- TASK BRIEF
Go through the listing below and state how many of its lines include "with". Write only that number.

== Segment start ==

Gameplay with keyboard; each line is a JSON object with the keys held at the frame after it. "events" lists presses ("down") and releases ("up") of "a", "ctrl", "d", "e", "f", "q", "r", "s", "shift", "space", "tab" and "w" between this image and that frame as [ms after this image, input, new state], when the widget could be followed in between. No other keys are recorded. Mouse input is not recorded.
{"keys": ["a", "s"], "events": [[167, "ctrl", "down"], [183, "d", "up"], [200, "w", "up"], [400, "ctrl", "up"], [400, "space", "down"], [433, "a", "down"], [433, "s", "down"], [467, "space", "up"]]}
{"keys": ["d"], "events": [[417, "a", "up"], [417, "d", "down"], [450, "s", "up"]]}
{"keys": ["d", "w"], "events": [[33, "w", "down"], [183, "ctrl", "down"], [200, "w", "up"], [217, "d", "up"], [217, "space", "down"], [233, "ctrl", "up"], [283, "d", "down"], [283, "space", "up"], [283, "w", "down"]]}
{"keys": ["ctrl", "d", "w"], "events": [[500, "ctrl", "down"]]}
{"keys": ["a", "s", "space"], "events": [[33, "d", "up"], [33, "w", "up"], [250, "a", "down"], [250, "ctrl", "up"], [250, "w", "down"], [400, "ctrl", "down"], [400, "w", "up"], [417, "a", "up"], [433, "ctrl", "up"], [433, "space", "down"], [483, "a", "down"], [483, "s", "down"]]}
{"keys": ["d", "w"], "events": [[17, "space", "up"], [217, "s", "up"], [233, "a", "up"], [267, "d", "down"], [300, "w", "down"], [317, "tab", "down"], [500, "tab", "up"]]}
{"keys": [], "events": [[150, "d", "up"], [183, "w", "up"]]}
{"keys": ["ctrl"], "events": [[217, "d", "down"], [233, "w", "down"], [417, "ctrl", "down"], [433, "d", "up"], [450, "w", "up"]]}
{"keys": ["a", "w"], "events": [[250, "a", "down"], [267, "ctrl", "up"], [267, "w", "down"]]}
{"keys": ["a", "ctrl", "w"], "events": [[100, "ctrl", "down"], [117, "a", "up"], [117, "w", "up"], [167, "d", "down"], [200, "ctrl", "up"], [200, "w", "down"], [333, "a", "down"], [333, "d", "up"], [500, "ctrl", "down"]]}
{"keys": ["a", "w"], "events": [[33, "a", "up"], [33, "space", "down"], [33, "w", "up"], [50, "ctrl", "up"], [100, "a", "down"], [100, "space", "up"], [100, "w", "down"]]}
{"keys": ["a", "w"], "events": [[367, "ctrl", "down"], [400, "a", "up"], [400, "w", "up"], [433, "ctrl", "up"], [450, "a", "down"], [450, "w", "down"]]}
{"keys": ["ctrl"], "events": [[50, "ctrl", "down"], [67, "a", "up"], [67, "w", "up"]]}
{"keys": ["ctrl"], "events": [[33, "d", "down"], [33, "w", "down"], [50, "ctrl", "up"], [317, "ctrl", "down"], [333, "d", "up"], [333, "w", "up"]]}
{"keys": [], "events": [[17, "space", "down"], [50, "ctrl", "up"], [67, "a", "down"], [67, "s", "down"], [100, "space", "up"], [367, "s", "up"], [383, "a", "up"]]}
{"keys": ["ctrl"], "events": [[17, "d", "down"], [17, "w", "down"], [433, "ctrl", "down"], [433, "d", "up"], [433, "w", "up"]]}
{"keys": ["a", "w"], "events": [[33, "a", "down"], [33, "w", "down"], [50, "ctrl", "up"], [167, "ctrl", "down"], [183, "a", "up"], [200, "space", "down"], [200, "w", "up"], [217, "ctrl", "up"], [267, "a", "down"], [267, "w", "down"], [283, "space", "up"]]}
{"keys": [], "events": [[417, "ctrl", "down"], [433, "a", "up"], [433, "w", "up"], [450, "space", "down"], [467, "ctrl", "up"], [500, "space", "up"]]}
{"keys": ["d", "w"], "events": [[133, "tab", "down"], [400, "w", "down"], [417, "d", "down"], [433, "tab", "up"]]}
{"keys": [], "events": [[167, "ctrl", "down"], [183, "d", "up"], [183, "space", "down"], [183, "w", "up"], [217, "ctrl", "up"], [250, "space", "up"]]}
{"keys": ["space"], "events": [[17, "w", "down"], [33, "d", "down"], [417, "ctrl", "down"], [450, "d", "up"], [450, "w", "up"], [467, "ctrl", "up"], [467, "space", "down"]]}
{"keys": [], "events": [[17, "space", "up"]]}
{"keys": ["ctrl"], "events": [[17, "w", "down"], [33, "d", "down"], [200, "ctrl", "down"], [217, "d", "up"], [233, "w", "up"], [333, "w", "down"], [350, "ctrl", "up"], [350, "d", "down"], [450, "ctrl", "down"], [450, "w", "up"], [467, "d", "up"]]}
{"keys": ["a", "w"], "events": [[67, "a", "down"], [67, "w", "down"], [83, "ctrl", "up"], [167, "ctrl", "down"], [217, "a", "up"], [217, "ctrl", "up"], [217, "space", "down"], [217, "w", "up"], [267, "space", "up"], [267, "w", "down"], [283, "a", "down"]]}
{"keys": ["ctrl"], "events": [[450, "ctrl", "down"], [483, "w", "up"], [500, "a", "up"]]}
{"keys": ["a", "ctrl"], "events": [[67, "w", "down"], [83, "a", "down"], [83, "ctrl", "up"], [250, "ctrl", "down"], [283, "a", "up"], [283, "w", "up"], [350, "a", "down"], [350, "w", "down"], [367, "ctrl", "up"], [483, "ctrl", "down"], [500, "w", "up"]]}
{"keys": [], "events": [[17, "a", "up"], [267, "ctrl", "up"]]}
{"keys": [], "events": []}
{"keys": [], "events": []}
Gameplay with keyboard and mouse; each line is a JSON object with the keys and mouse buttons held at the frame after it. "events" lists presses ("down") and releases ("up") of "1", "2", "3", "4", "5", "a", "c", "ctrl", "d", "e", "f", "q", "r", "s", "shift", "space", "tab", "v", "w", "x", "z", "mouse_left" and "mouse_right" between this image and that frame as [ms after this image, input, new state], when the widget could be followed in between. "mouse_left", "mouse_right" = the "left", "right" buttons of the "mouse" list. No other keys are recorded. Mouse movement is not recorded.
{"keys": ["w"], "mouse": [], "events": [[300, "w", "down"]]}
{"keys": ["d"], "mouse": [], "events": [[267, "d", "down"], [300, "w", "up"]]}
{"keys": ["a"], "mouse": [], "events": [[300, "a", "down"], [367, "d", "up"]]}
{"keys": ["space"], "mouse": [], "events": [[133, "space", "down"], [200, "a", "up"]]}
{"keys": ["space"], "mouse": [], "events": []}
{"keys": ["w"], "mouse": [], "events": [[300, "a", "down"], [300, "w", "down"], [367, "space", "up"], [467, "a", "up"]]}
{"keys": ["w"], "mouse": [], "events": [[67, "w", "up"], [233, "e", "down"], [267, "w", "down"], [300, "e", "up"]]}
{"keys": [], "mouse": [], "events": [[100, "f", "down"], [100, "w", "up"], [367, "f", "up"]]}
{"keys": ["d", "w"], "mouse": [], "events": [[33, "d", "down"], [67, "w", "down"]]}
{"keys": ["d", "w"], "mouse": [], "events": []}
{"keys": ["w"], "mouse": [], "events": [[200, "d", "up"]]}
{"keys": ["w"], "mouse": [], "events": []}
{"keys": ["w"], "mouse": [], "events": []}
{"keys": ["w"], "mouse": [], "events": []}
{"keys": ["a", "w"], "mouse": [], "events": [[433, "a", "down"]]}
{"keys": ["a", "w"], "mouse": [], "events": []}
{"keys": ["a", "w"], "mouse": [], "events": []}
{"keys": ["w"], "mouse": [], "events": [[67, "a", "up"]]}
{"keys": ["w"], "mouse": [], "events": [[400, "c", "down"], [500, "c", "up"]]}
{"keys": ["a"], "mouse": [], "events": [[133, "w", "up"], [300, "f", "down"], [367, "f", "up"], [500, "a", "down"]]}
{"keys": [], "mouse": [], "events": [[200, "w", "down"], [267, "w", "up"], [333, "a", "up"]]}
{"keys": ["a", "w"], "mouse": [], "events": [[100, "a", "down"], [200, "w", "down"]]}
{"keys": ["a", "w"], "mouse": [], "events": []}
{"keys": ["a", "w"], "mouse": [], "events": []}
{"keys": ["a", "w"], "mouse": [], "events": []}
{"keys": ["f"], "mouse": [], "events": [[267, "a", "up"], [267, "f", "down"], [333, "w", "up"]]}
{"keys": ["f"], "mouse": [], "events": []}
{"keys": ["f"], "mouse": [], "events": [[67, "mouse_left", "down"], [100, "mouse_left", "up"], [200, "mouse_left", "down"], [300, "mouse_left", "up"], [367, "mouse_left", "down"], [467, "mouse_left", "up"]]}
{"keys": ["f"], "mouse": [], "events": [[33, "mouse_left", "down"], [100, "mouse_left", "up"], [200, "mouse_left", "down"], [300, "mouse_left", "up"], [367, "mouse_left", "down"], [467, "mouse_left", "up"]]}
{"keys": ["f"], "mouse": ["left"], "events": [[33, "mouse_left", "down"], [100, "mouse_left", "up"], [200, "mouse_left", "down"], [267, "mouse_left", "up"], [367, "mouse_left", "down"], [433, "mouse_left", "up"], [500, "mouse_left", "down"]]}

== Segment end ==

- COMPLETED EXERCISE
2